Are We Blaming the Wrong End of the Leash?
“Can you remember who you were, before the world told you who you should be?” (LaPorte, Danielle)
Today, our society has found many ways to demolish the positivity of everything that crosses its path. One of these things happen to be an entire breed of dog, but it is not the first time. Dog breed discrimination has happened before with breeds including, but not limited to German Shepard's, Doberman's, Rottweiler's, and now Pit bulls. Though this kind of breed inspired discrimination has been around for years, it has now reached an all time low with the lives of Pit Bull's at stake.
Hero or Heroine?
Later down the road, and even currently, Pit Bulls became exceptional service dogs. Along side Labradors and Golden Retrievers, Pit Bulls are commonly used as therapy dogs. The breed has been deemed one of the most superb narcotics dogs in the United States. Also, they have been widely used as search and rescue dogs due to their keen since of smell and their strength and agility.
- One of the most popular myths about Pit Bulls is that they have a locking jaw upon attacks that cannot be undone. However, Pit Bulls do not have jaw formation differing from other breeds by any means. Like other big breeds, Pit Bulls exert a bite force of about 235 pounds per square inch; Rottweiler's exert the highest bite force at about 328 pounds per square inch.
- Pit Bulls have a low temperament making them less likely to attack without reason. For the past five years the ATTS (American Temperament Testing Society, Inc.) has recorded the temperament of Pit Bulls at 86.8 percent, ranking them right under Labrador Retrievers and above Golden Retrievers, Beagles, and Collies. In addition to this statistic, Pit Bulls also get tested multiple times throughout a year while all other breeds get tested no more than twice a year.
- A chemical imbalance causes Pit Bulls to be aggressive by nature. There is no chemical imbalance or enlarged brain issues that are present in this breed. No signs of any abnormal physical or chemical structures in the Pit Bull frame has been detected to cause aggression of any form.
Over the past five years I have seen a large number of stories covered by local and national news stations. Not to my surprise, they have been astonishingly negative; ending with the life of the dogs being taken followed by the reputation of the breed being further tarnished. Though the cases were sad and could have been prevented, one bad dog does not make a breed bad. There have been many heroic deeds done by the breed that should equally be shared to the public but ends up being tucked away or briefly shown. I feel as though the media should show the stories of the attacks being done by other breeds as well or follow up with the positives that Pit Bulls have also done; equal representation is key.
In August of 2008 over a four-day period there were four dog attacks. The media coverage on the four attacks were as follows:
- Day one, a Labrador attacked an elderly man resulting in him being hospitalized. The news covered his story with one article in the local newspaper.
- Day two, a mix-breed fatally injured a young child and the media ran two stories in the local newspaper.
- Day three, a mix-breed dog attacked a child resulting in him being hospitalized and only one article was reserved in the local newspaper.

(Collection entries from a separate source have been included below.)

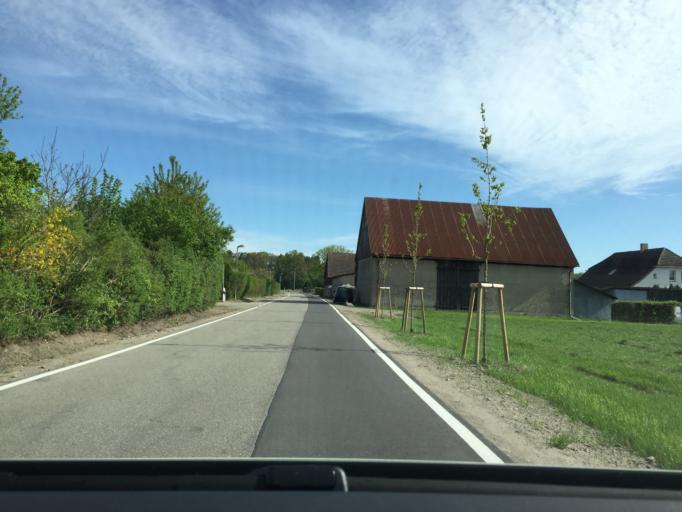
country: DE
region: Mecklenburg-Vorpommern
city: Torgelow
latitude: 53.6448
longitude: 14.0273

- Day four, two Pit Bull's attacked a woman guarding her small dog, she was hospitalized and her dog was uninjured. The attack was reported in over 203 articles in national and international newspapers as well as broadcasted on several media news networks.
This kind of unequal representation aids in societies negative outlook on Pit Bulls as well as aids the fire behind Breed Specific Legislation.
Population observation statistics over the last three years have shown no evidence that Breed-Specific Legislation has made communities safer and lowered the amount of dog attacks. The Centers for Disease Control and Prevention (CDC) decided to strongly oppose the theory behind BSL due to the inaccuracy of "dog bite data" because a dog bite cannot be accurately linked to a specific breed especially when it comes to mixed breed dogs. Also, due to the high cost of enforcing Breed-Specific Legislation (roughly $250,000 per year) the CDC does not see enough evidence favoring the theory behind it to comply.
- Enhancing the enforcement of dog license laws
- Increase the availability of low-cost sterilizations
- Create breed-neutral laws based on the behaviors of the individual dog and their guardians
- Have graduated penalties and alternative living options for dogs deemed dangerous
- Create strict laws holding the dog's guardians financially responsible for not adhering to the dog laws
- Create laws holding the guardians civilly and criminally liable for any injuries and damages caused by their dog
- Uphold laws prohibiting the chaining, tethering, and other unreasonable confinements, including animal cruelty charges
- Community-based approach with up-to-date dog bite data and realistically enforceable laws
This type of breed discrimination is a national problem and is going to require people to work as a community to resolve the issue.